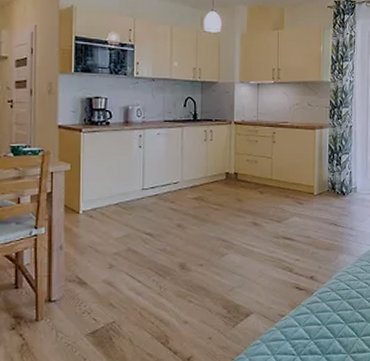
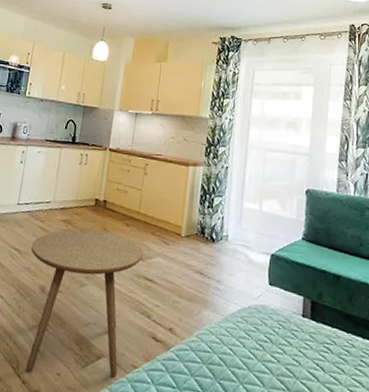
side table: none [165,202,279,344] -> present [25,229,143,377]

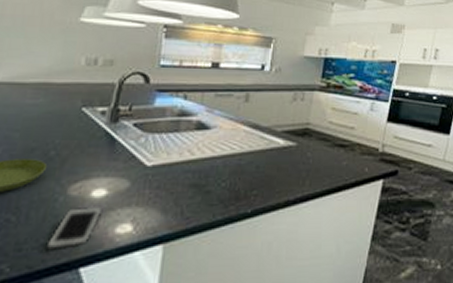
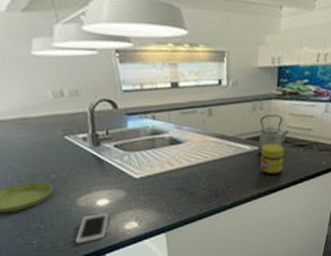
kettle: none [292,107,330,151] -> present [257,114,289,154]
jar: none [293,140,322,180] -> present [260,144,284,176]

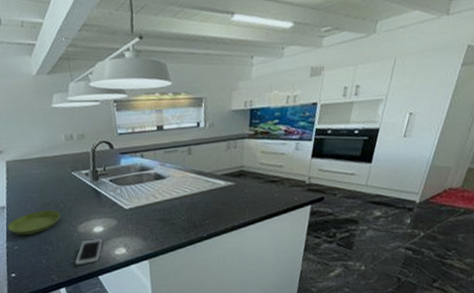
kettle: present [257,114,289,154] -> none [231,152,261,189]
jar: present [260,144,284,176] -> none [234,179,257,210]

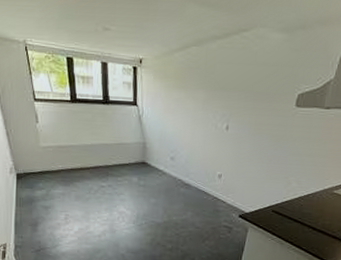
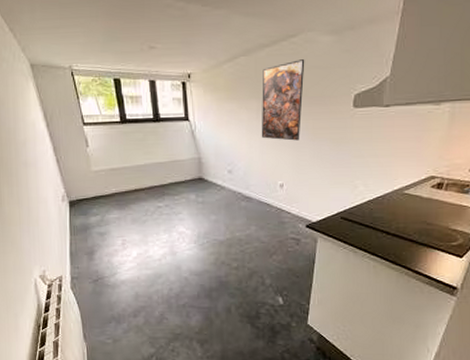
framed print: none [205,55,255,134] -> present [261,59,305,141]

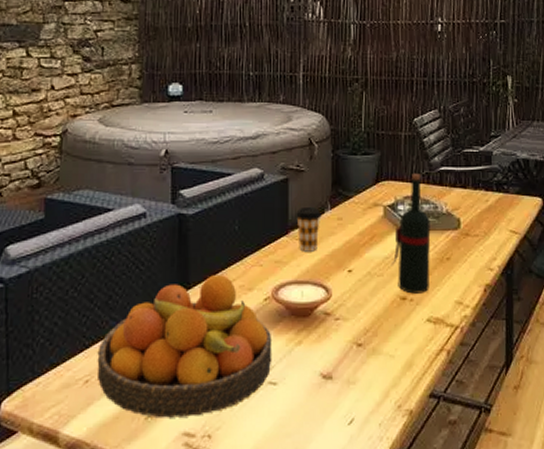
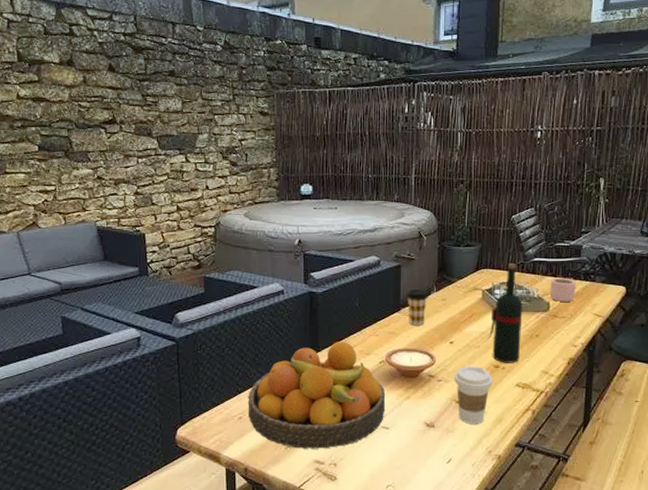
coffee cup: none [355,299,400,372] -> present [455,366,493,424]
mug: none [459,189,488,217] -> present [549,277,576,302]

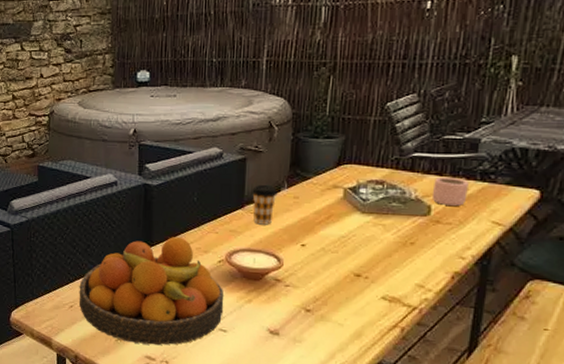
coffee cup: present [455,366,493,424] -> none [305,272,353,337]
wine bottle: present [486,262,523,363] -> none [346,157,396,273]

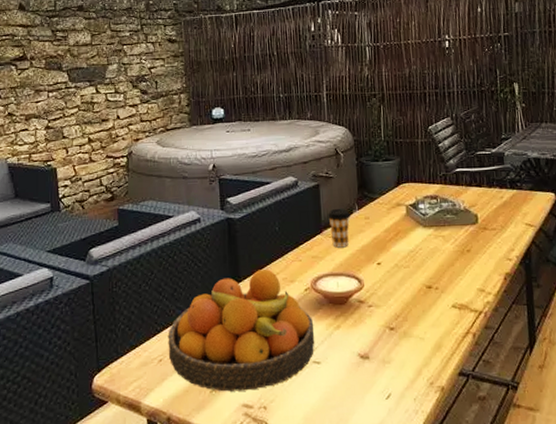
mug: present [431,176,469,206] -> none [476,187,503,213]

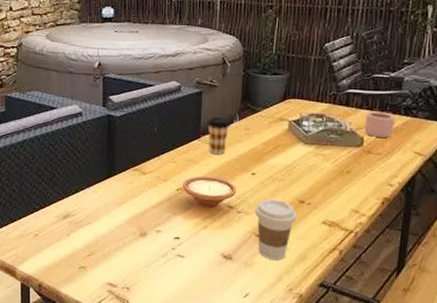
fruit bowl: present [168,269,315,392] -> none [44,166,182,272]
coffee cup: none [385,288,427,353] -> present [255,199,297,260]
mug: none [476,187,503,213] -> present [364,111,395,138]

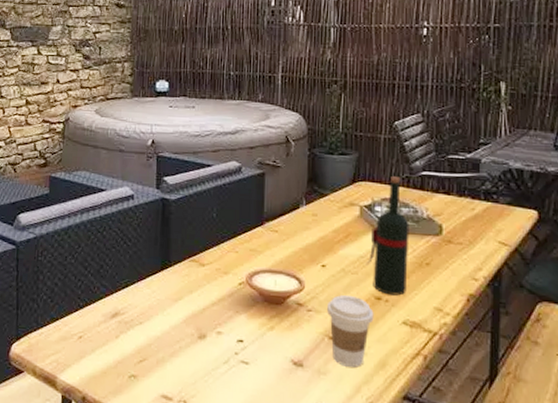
coffee cup: present [207,117,231,155] -> none [271,201,297,244]
wine bottle: none [291,93,334,199] -> present [366,175,409,296]
mug: present [364,111,395,138] -> none [442,195,474,225]

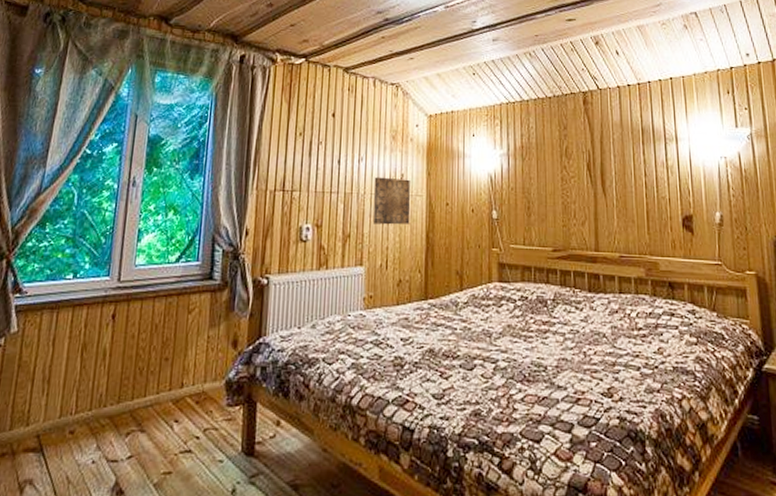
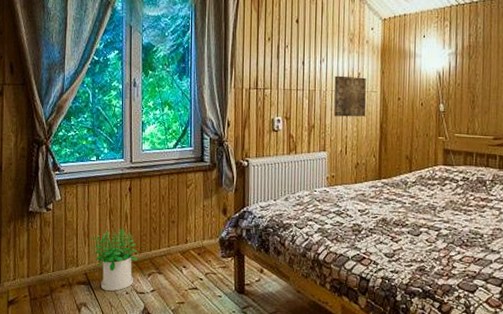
potted plant: none [48,369,114,459] -> present [90,228,138,291]

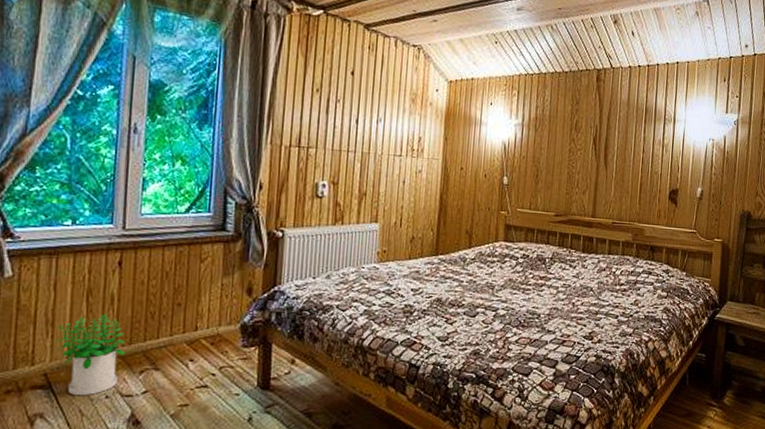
wall art: present [334,75,367,117] -> none [390,138,428,186]

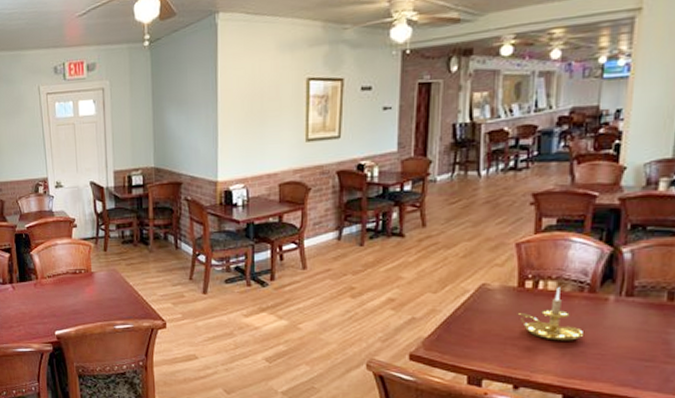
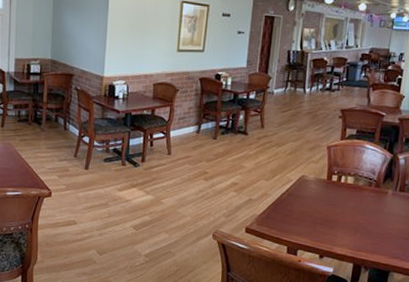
candle holder: present [517,287,585,341] -> none [325,182,371,223]

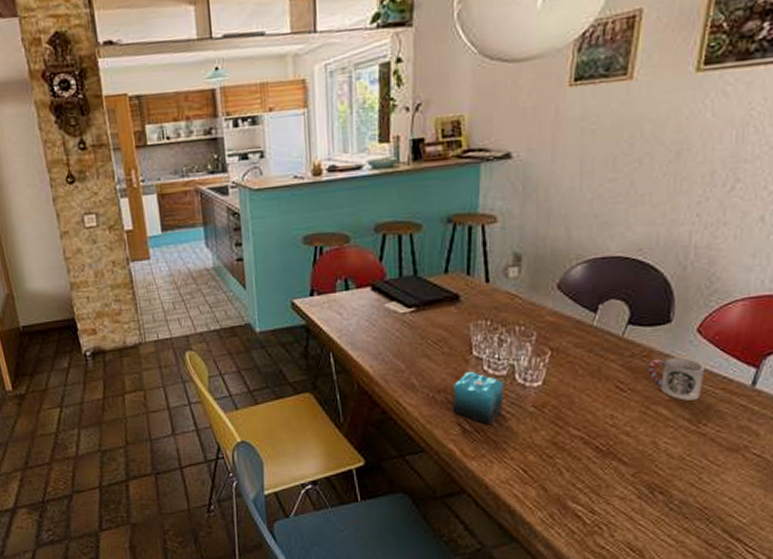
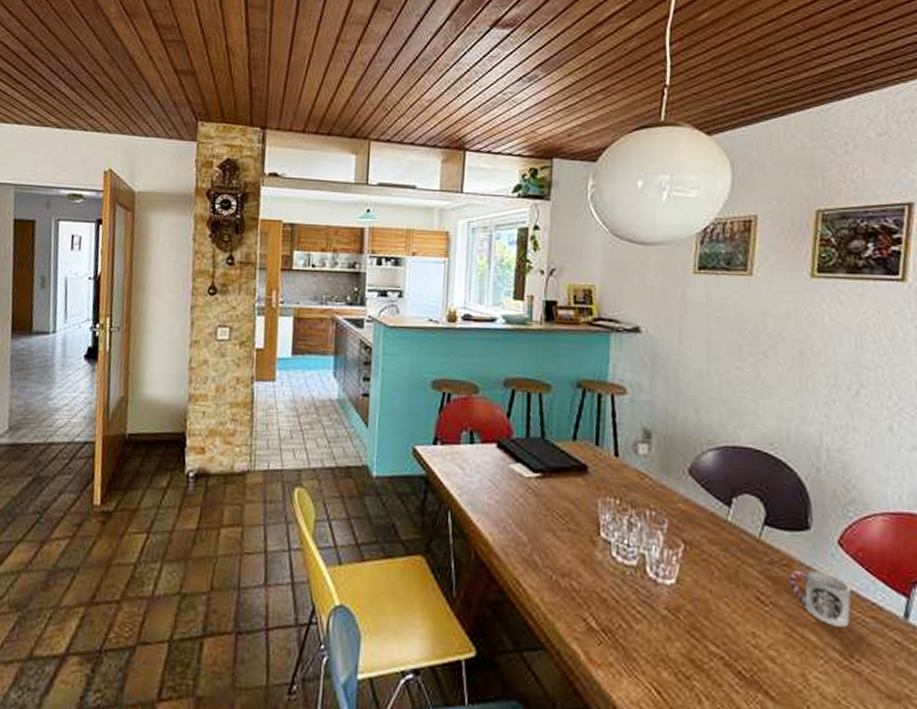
candle: present [452,371,505,425] -> none [577,555,635,625]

Action item >> Go through the lines above. Select every one that has the string "kettle".

Answer to this exercise >>
kettle: none [292,107,330,151] -> present [257,114,289,154]
kettle: present [257,114,289,154] -> none [231,152,261,189]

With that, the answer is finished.